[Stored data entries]
BEGIN
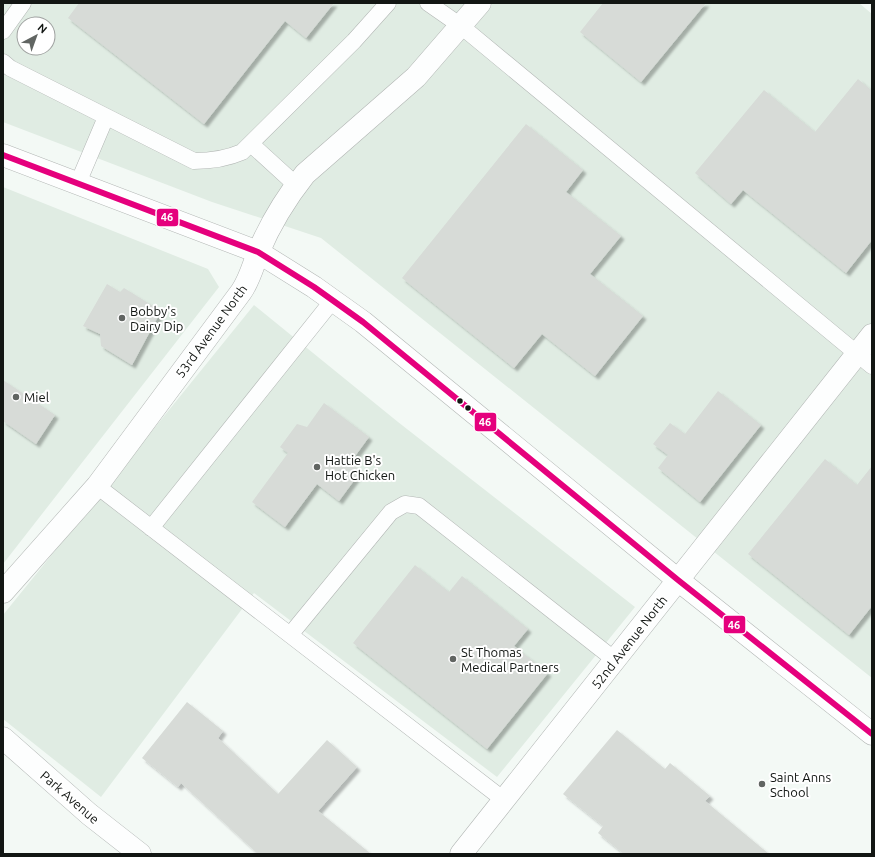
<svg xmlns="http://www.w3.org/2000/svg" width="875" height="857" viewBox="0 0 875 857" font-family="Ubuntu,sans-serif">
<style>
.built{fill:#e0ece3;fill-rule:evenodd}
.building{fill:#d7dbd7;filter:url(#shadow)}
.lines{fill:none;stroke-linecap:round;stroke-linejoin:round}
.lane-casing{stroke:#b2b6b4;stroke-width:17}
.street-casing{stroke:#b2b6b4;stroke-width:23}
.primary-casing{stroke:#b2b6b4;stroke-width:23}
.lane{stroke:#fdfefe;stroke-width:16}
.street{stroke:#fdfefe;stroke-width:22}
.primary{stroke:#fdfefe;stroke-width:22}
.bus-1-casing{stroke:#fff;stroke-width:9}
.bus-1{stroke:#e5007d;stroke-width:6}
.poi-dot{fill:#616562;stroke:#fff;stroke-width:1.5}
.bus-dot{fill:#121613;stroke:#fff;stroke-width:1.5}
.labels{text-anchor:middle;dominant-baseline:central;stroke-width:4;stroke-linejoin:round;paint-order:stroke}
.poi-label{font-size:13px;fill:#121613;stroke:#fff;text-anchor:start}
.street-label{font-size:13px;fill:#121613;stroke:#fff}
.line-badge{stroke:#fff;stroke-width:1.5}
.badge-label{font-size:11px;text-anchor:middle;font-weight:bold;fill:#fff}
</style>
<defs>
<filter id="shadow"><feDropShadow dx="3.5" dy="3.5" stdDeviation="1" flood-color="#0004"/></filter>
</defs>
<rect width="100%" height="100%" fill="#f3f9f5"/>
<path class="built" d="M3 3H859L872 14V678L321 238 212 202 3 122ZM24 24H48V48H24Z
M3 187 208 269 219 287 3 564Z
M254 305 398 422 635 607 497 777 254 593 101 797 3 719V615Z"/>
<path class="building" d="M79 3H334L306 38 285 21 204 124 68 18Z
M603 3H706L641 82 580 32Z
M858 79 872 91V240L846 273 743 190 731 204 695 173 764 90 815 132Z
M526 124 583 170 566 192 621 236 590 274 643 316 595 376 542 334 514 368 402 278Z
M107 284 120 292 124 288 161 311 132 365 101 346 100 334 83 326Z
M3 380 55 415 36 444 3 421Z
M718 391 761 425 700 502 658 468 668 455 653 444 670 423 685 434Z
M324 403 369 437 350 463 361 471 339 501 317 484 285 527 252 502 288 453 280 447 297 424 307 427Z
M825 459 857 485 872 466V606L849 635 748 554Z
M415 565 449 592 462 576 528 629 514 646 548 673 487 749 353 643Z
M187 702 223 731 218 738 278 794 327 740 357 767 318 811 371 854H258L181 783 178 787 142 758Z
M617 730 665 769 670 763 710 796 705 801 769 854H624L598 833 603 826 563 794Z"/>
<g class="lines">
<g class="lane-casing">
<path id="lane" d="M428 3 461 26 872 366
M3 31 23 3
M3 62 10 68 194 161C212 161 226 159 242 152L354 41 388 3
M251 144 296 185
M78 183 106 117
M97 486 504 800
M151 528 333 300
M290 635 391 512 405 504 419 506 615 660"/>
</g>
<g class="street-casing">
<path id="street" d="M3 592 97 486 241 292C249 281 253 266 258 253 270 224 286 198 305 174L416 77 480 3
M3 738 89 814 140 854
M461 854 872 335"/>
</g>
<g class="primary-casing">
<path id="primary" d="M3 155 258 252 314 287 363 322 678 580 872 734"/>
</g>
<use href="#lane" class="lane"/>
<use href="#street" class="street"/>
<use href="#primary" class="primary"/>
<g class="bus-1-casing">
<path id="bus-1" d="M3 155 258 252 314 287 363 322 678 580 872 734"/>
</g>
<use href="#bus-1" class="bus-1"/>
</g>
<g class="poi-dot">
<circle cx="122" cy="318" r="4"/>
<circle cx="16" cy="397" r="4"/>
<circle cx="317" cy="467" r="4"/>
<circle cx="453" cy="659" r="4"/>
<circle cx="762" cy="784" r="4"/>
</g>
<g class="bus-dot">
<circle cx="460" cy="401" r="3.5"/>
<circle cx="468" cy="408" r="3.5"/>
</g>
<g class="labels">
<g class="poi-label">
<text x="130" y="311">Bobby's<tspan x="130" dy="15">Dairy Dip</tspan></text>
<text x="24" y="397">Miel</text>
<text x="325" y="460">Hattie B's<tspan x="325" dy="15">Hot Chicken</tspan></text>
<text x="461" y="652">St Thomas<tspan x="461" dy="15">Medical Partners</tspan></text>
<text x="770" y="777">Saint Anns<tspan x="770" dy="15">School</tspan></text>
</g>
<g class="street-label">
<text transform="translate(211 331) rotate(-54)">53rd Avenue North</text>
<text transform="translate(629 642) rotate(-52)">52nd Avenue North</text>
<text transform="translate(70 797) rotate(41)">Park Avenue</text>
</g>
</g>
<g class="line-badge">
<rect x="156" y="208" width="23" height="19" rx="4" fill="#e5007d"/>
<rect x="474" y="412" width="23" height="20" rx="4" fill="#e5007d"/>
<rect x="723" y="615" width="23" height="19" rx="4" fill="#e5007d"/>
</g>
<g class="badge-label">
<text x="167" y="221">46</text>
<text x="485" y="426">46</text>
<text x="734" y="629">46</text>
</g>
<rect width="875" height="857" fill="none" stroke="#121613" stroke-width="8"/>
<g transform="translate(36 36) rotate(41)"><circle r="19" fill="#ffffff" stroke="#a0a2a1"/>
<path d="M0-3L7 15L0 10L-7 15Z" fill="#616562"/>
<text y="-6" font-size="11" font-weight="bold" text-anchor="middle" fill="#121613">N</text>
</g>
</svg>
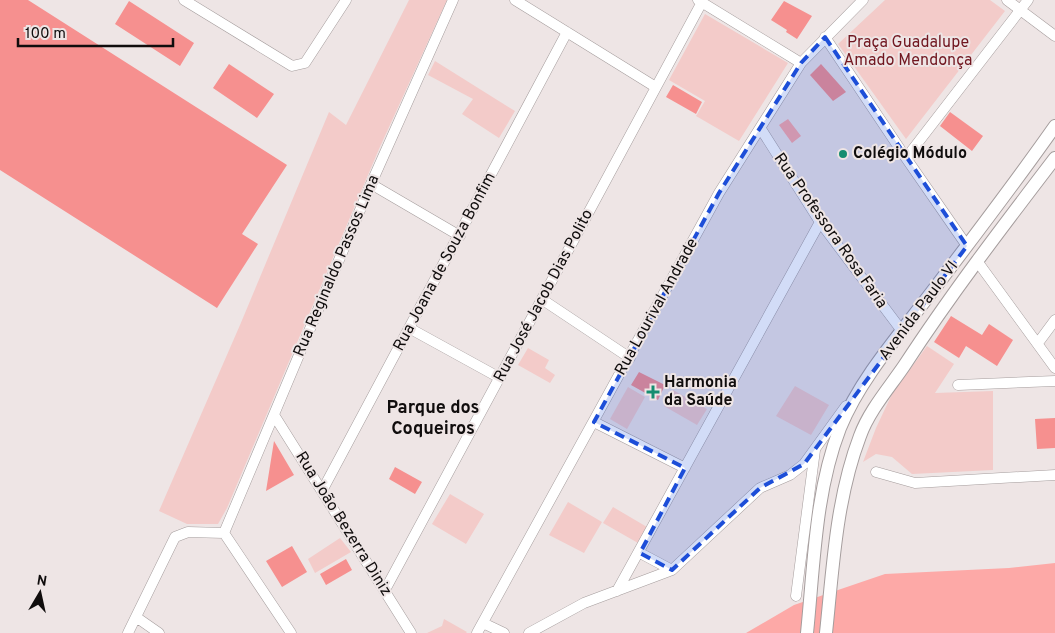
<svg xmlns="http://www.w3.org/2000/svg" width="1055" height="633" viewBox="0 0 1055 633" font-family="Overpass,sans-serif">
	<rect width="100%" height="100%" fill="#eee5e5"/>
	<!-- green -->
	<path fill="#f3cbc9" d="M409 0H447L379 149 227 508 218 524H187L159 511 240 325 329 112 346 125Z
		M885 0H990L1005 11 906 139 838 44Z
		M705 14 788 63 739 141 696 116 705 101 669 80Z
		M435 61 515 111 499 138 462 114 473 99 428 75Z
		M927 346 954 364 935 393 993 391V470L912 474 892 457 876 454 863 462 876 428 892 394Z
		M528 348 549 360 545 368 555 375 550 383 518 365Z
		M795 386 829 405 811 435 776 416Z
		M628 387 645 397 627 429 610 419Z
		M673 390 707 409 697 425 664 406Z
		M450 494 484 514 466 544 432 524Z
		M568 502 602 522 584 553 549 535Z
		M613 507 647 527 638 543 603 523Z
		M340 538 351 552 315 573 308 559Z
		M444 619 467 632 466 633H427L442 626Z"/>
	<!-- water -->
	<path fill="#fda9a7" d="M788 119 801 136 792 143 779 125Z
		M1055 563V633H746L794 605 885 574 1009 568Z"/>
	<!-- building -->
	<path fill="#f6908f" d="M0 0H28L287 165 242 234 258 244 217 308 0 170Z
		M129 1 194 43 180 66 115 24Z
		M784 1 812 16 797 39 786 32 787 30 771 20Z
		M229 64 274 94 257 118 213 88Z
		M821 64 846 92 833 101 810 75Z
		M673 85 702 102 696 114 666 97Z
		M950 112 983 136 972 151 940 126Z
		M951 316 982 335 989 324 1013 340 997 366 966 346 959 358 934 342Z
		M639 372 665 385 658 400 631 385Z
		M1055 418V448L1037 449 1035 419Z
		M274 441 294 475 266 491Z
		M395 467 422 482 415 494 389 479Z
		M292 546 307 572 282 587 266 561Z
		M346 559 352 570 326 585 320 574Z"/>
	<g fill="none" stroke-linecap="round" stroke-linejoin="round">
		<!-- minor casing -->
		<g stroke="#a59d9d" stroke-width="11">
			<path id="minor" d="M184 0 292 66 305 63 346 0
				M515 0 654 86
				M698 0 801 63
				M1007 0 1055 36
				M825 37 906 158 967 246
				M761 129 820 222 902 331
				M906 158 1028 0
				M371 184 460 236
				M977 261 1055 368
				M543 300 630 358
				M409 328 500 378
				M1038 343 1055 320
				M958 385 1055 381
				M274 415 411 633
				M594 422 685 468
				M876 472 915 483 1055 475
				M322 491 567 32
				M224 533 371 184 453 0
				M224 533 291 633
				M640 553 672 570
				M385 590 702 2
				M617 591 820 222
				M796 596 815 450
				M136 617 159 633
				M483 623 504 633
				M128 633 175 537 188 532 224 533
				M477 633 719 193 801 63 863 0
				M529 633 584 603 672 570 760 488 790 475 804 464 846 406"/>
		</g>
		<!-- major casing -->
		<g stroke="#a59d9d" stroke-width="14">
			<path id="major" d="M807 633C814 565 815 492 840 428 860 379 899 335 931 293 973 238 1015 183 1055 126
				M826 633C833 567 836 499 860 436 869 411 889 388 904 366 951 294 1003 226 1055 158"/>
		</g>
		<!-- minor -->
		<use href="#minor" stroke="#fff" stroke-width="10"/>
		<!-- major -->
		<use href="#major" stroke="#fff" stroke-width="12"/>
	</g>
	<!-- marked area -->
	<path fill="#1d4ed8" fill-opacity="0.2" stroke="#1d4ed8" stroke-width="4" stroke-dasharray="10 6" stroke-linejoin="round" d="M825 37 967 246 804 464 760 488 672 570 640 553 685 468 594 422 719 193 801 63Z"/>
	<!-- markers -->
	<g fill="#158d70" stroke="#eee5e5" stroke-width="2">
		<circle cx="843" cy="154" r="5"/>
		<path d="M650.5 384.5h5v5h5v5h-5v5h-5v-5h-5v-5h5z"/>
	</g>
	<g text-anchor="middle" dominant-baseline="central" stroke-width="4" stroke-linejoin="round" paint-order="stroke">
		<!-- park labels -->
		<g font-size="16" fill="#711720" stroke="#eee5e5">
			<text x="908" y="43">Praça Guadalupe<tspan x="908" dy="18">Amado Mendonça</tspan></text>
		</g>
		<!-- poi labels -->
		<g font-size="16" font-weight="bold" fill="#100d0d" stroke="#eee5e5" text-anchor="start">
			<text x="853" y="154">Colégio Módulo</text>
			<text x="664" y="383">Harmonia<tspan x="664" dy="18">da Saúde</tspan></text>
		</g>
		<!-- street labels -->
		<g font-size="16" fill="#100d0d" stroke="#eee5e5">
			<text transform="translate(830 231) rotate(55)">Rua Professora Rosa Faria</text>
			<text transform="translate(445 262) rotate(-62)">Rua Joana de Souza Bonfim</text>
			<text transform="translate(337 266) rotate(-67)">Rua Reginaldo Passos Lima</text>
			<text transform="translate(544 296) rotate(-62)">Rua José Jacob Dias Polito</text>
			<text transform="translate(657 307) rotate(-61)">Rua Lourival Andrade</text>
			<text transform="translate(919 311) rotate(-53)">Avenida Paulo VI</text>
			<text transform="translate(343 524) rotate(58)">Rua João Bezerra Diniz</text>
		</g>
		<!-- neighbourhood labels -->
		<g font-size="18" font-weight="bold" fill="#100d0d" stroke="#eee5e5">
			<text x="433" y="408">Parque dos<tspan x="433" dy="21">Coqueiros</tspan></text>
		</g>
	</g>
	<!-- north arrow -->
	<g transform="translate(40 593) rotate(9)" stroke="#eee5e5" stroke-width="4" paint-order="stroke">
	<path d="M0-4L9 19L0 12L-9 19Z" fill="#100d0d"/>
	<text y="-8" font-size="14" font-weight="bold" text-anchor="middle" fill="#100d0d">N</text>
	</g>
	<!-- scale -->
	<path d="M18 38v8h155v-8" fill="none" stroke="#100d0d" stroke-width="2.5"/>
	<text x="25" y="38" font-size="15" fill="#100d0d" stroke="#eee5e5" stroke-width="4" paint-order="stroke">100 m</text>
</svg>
END
Assigned task:
Show every line of the records above that contains the word "linecap".

Answer area:
.lines{fill:none;stroke-linecap:round;stroke-linejoin:round}
	<g fill="none" stroke-linecap="round" stroke-linejoin="round">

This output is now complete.